**Dataset excerpt:**
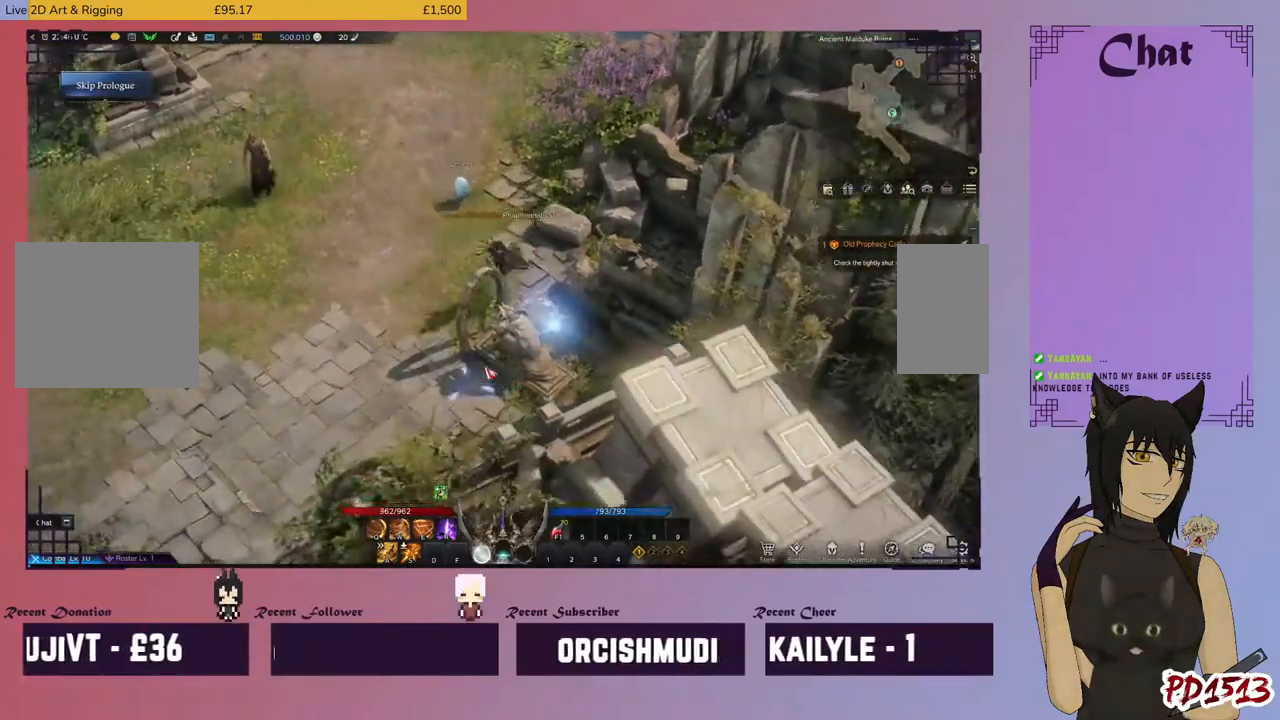
{"keys": [], "mouse": [], "events": [[100, "mouse_left", "down"], [233, "mouse_left", "up"], [333, "mouse_left", "down"], [433, "mouse_left", "up"]]}
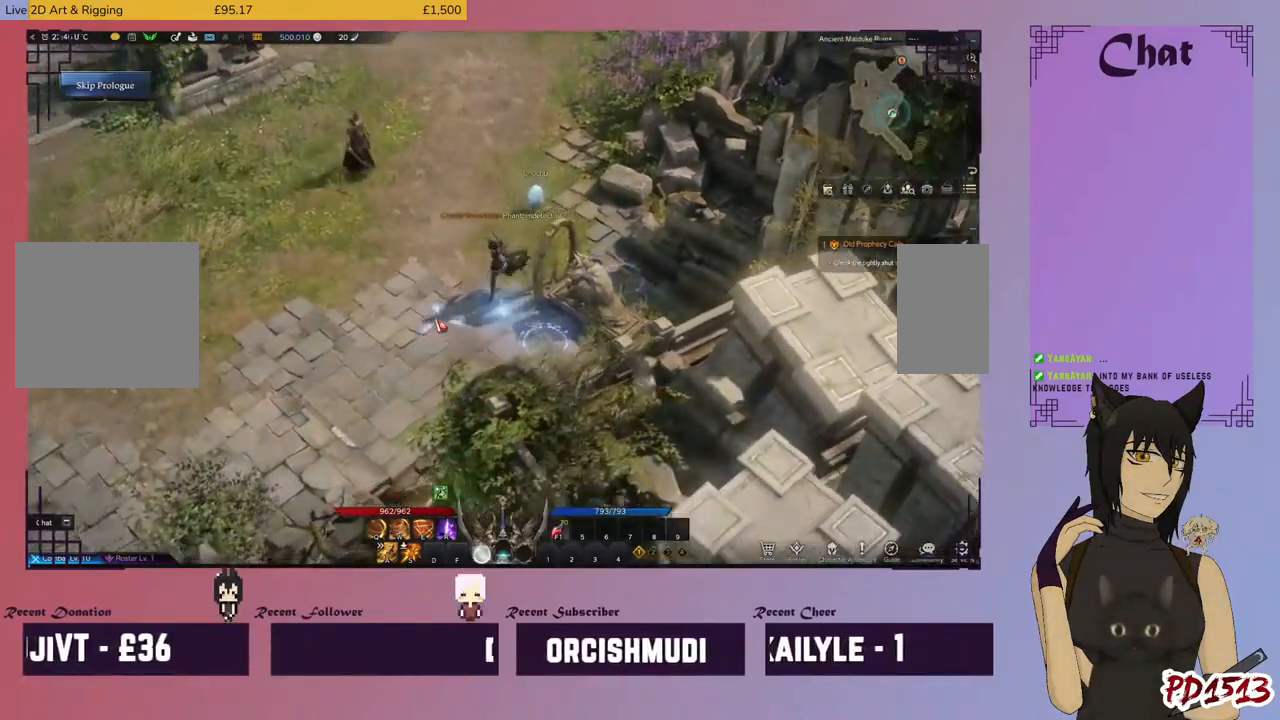
{"keys": [], "mouse": [], "events": [[67, "mouse_left", "down"], [200, "mouse_left", "up"], [333, "mouse_left", "down"], [433, "mouse_left", "up"]]}
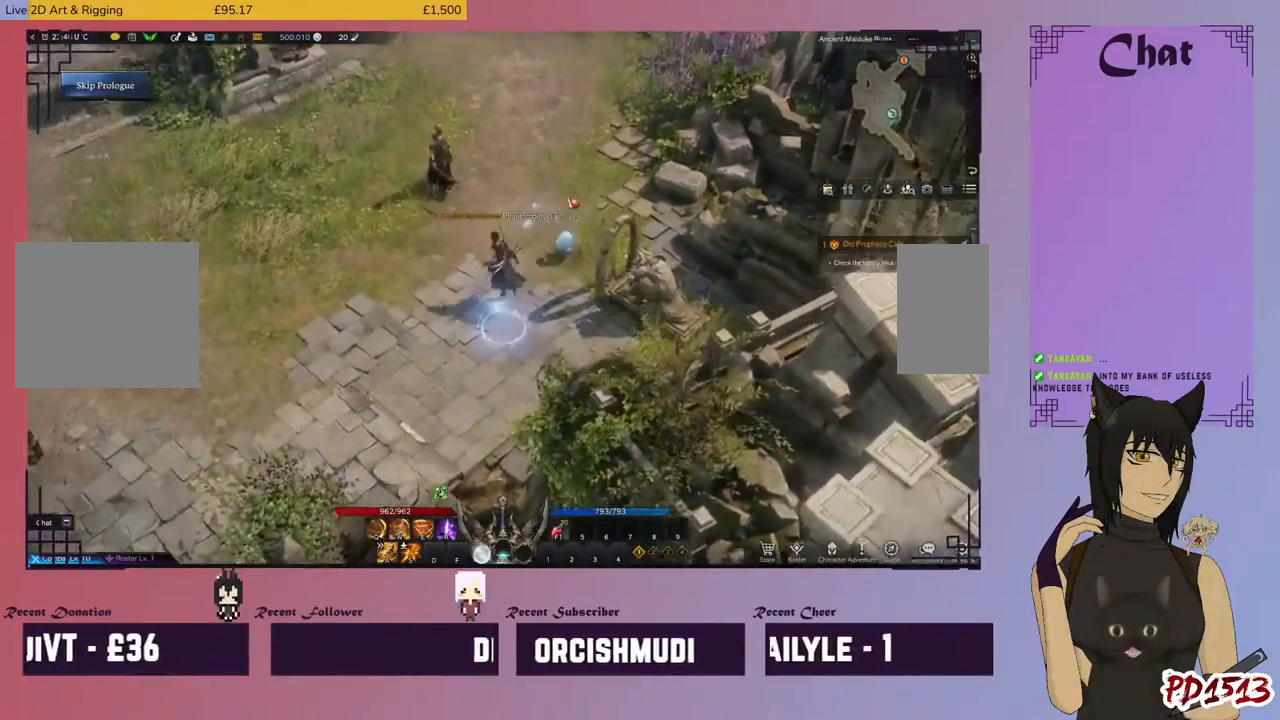
{"keys": [], "mouse": [], "events": [[67, "mouse_left", "down"], [200, "mouse_left", "up"], [333, "mouse_left", "down"], [467, "mouse_left", "up"]]}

**Exercise directions:**
For this exercise, transcribe the data above line by line, exactly, with pictures omitted.

**Exercise solution:**
{"keys": [], "mouse": [], "events": [[100, "mouse_left", "down"], [233, "mouse_left", "up"], [333, "mouse_left", "down"], [433, "mouse_left", "up"]]}
{"keys": [], "mouse": [], "events": [[67, "mouse_left", "down"], [200, "mouse_left", "up"], [333, "mouse_left", "down"], [433, "mouse_left", "up"]]}
{"keys": [], "mouse": [], "events": [[67, "mouse_left", "down"], [200, "mouse_left", "up"], [333, "mouse_left", "down"], [467, "mouse_left", "up"]]}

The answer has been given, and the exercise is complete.